Let’s say wages and benefits cost $300,000.
You’re left with $300,000 in “hard costs”.
These hard costs are rent, taxes, electricity, gas, etc.
Now, look at how big your shop is compared to the rest of your dealership. Measure the square footage, and come up with a percentage. For instance, if your shop was 300 square feet, and your building as a whole is 1,000 square feet total, then your shop would occupy 30% of your dealership’s space.
This means that if your shop is using 30% of the space, it’s responsible for 30% of the expenses.
So, 30% of our fictional $300,000 in hard costs is $90,000.

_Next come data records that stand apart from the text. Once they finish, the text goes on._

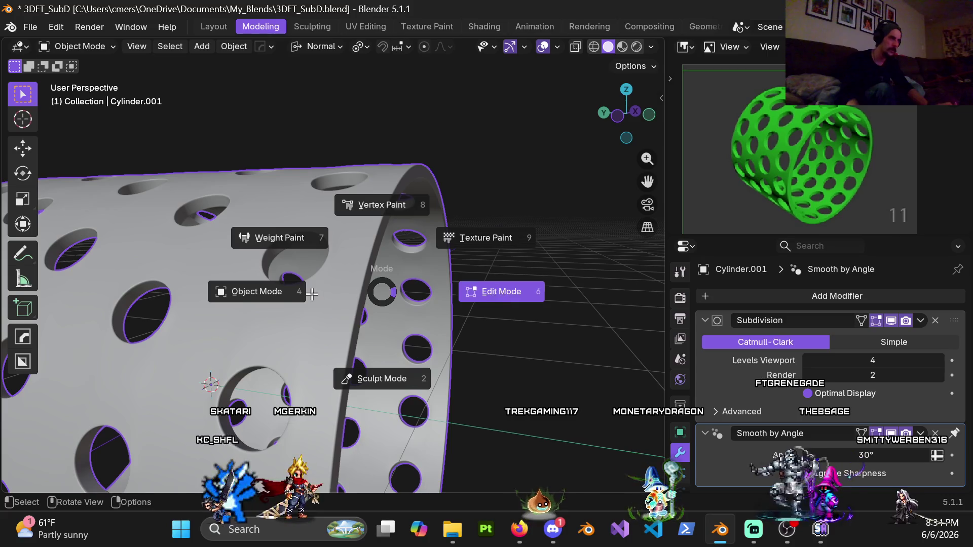
pyautogui.click(495, 296)
pyautogui.press('z')
pyautogui.click(266, 297)
pyautogui.moveTo(325, 286); pyautogui.dragTo(305, 305, button='middle')
# - Select all interior faces via Select All by Trait and inspect the tube from above and the side
pyautogui.click(204, 47)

At a $70 per hour labor rate, then your shop must have 1,285 hours billed to customers over the year just to break even. With those fictional costs, if you’re not billing that many hours per year you’re losing money.
And remember, this does not include the costs for tools, air compressors, or bench presses that every shop needs and uses on a regular basis.
Your OPE business management software can give you easy access to the data you need for this formula.
Tiny Tasks Ambush Shop Profitability
We also need to take a look at what can ambush your labor rate.
Let’s assume your dealership bills its technicians out at $70 per hour. And, they have more than enough work to keep them busy most days.
But imagine your delivery truck shows up full of freight to be unloaded. You want it done quickly, so you pull some of your technicians out of the shop to help.
What’s happened now? Well, instead of your technicians working on highly billable work, they’re now doing manual labor. This means it’s costing you $70 per hour to unload that truck. This is a very inefficient, expensive mistake that many dealers make.
Your technicians need to do what they do best: work on billable jobs!
Doing these two things: finding your best labor rate, and making sure your technicians stay on billable work, will help ensure your shop makes money year after year.